Program Structure
This program utilizes a backtracking algorithm to solve Sudoku puzzles. It recursively attempts to place digits in the empty cells while checking for valid placements according to Sudoku rules.
Key Components
- isSafe: A function that checks if a digit can be placed in a specific cell without violating Sudoku rules.
- solveSudoku: The main recursive function that implements the backtracking algorithm.
- printBoard: A utility function to display the Sudoku board.
- main: The entry point of the program where the Sudoku puzzle is initialized and solved.
Code
#include <iostream>
#include <vector>
using namespace std;
// Function to check if placing num at (row, col) is safe
bool isSafe(vector<vector<int>> &board, int row, int col, int num) {
// Check the row and column
for (int x = 0; x < 9; x++) {
if (board[row][x] == num || board[x][col] == num)
return false;
}
// Check the 3x3 grid
int startRow = row - row % 3, startCol = col - col % 3;
for (int i = 0; i < 3; i++) {
for (int j = 0; j < 3; j++) {
if (board[i + startRow][j + startCol] == num)
return false;
}
}
return true;
}
// Backtracking function to solve Sudoku
bool solveSudoku(vector<vector<int>> &board) {
int row, col;
bool isEmpty = true;
// Find an empty cell
for (row = 0; row < 9; row++) {
for (col = 0; col < 9; col++) {
if (board[row][col] == 0) {
isEmpty = false;
break;
}
}
if (!isEmpty) break;
}
// If there is no empty cell, the Sudoku is solved
if (isEmpty) return true;
// Try numbers 1 to 9
for (int num = 1; num <= 9; num++) {
if (isSafe(board, row, col, num)) {
board[row][col] = num; // Place the number
// Recursively try to solve the Sudoku
if (solveSudoku(board)) return true;
// If not successful, backtrack
board[row][col] = 0;
}
}
return false; // Triggers backtracking
}
// Function to print the Sudoku board
void printBoard(const vector<vector<int>> &board) {
for (const auto &row : board) {
for (int num : row) {
cout << num << " ";
}
cout << endl;
}
}
// Main function
int main() {
// Initial Sudoku board (0 represents empty cells)

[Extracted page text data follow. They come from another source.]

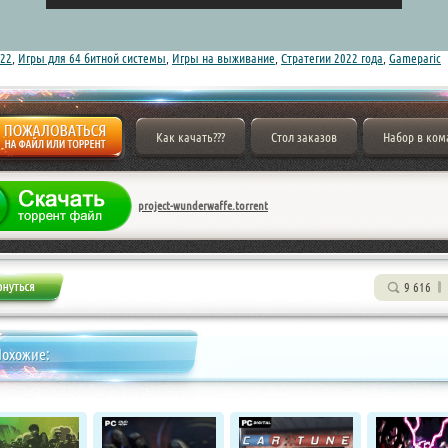
22
,
Игры для 64 битной системы
,
Игры на выживание
,
Стратегии 2022 года
,
Gameparic
Как качать???
Стол заказов
Набор в ком
project-wunderwaffe.torrent
9 616
Похожие: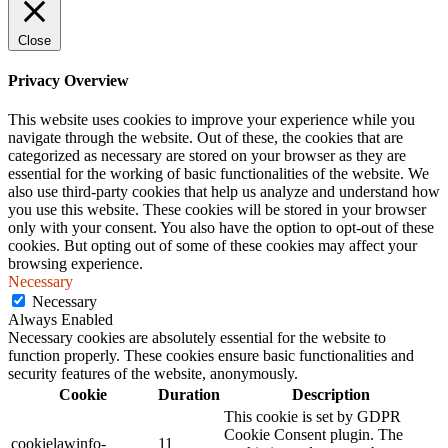
Close
Privacy Overview
This website uses cookies to improve your experience while you
navigate through the website. Out of these, the cookies that are
categorized as necessary are stored on your browser as they are
essential for the working of basic functionalities of the website. We
also use third-party cookies that help us analyze and understand how
you use this website. These cookies will be stored in your browser
only with your consent. You also have the option to opt-out of these
cookies. But opting out of some of these cookies may affect your
browsing experience.
Necessary
Necessary
Always Enabled
Necessary cookies are absolutely essential for the website to
function properly. These cookies ensure basic functionalities and
security features of the website, anonymously.
Cookie
Duration
Description
This cookie is set by GDPR
Cookie Consent plugin. The
cookielawinfo-
11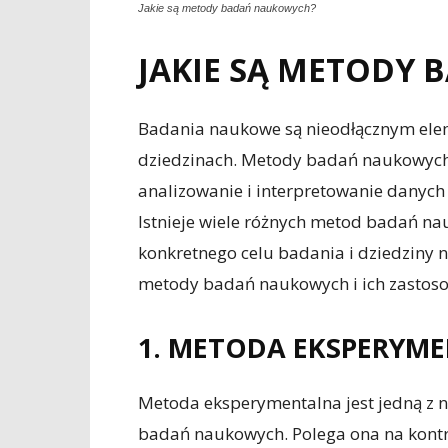
Jakie są metody badań naukowych?
JAKIE SĄ METODY
Badania naukowe są nieodłącznym ele
dziedzinach. Metody badań naukowych 
analizowanie i interpretowanie danych 
Istnieje wiele różnych metod badań na
konkretnego celu badania i dziedziny
metody badań naukowych i ich zastos
1. METODA EKSPERYM
Metoda eksperymentalna jest jedną z n
badań naukowych. Polega ona na ko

vector<vector<int>> board = {
{5, 3, 0, 0, 7, 0, 0, 0, 0},
{6, 0, 0, 1, 9, 5, 0, 0, 0},
{0, 9, 8, 0, 0, 0, 0, 6, 0},
{8, 0, 0, 0, 6, 0, 0, 0, 3},
{4, 0, 0, 8, 0, 3, 0, 0, 1},
{7, 0, 0, 0, 2, 0, 0, 0, 6},
{0, 6, 0, 0, 0, 0, 2, 8, 0},
{0, 0, 0, 4, 1, 9, 0, 0, 5},
{0, 0, 0, 0, 8, 0, 0, 7, 9}
};
if (solveSudoku(board)) {
printBoard(board);
} else {
cout << "No solution exists." << endl;
}
return 0;
}
Explanation of the Program Structure
- Functions:
isSafe: Validates if a number can be placed in a specific cell based on Sudoku rules (checking row, column, and 3×3 grid).solveSudoku: Implements the backtracking algorithm to fill the board.printBoard: Displays the current state of the Sudoku board.
- Main Logic:
- The program initializes a Sudoku puzzle and calls
solveSudoku. If a solution is found, it prints the solved board; otherwise, it indicates that no solution exists.

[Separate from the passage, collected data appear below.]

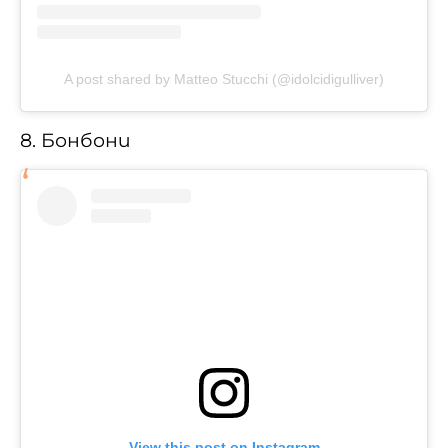
A post shared by Matteo Stucchi (@idolcidigulliver)
8. Бонбони
View this post on Instagram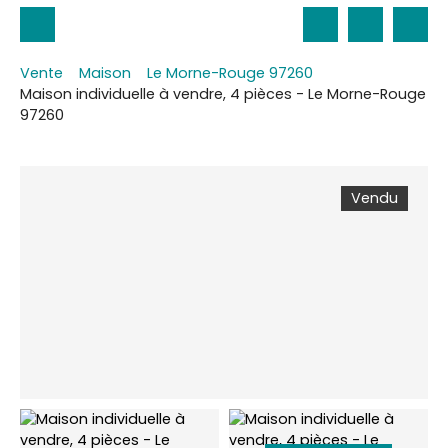
Vente
Maison
Le Morne-Rouge 97260
Maison individuelle à vendre, 4 pièces - Le Morne-Rouge
97260
Vendu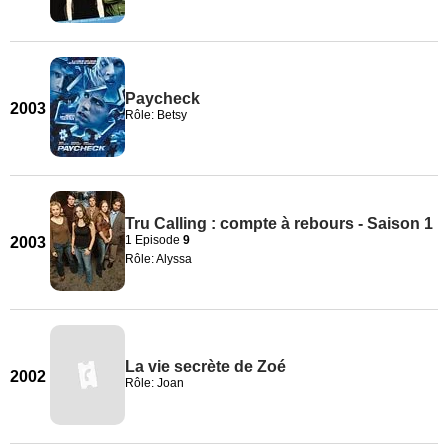
Paycheck
2003
Rôle: Betsy
Tru Calling : compte à rebours - Saison 1
1 Episode
9
2003
Rôle: Alyssa
La vie secrète de Zoé
2002
Rôle: Joan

- The program initializes a Sudoku puzzle and calls
How to Run the Program
- Copy the code into a file named
SudokuSolver.cpp. - Compile the program using a C++ compiler, e.g.,
g++ SudokuSolver.cpp -o SudokuSolver. - Run the compiled program:
./SudokuSolver.
Conclusion
This Sudoku solver demonstrates the use of backtracking, a common algorithmic technique for solving constraint satisfaction problems. The program can be easily modified to accept different Sudoku puzzles by changing the initial board configuration.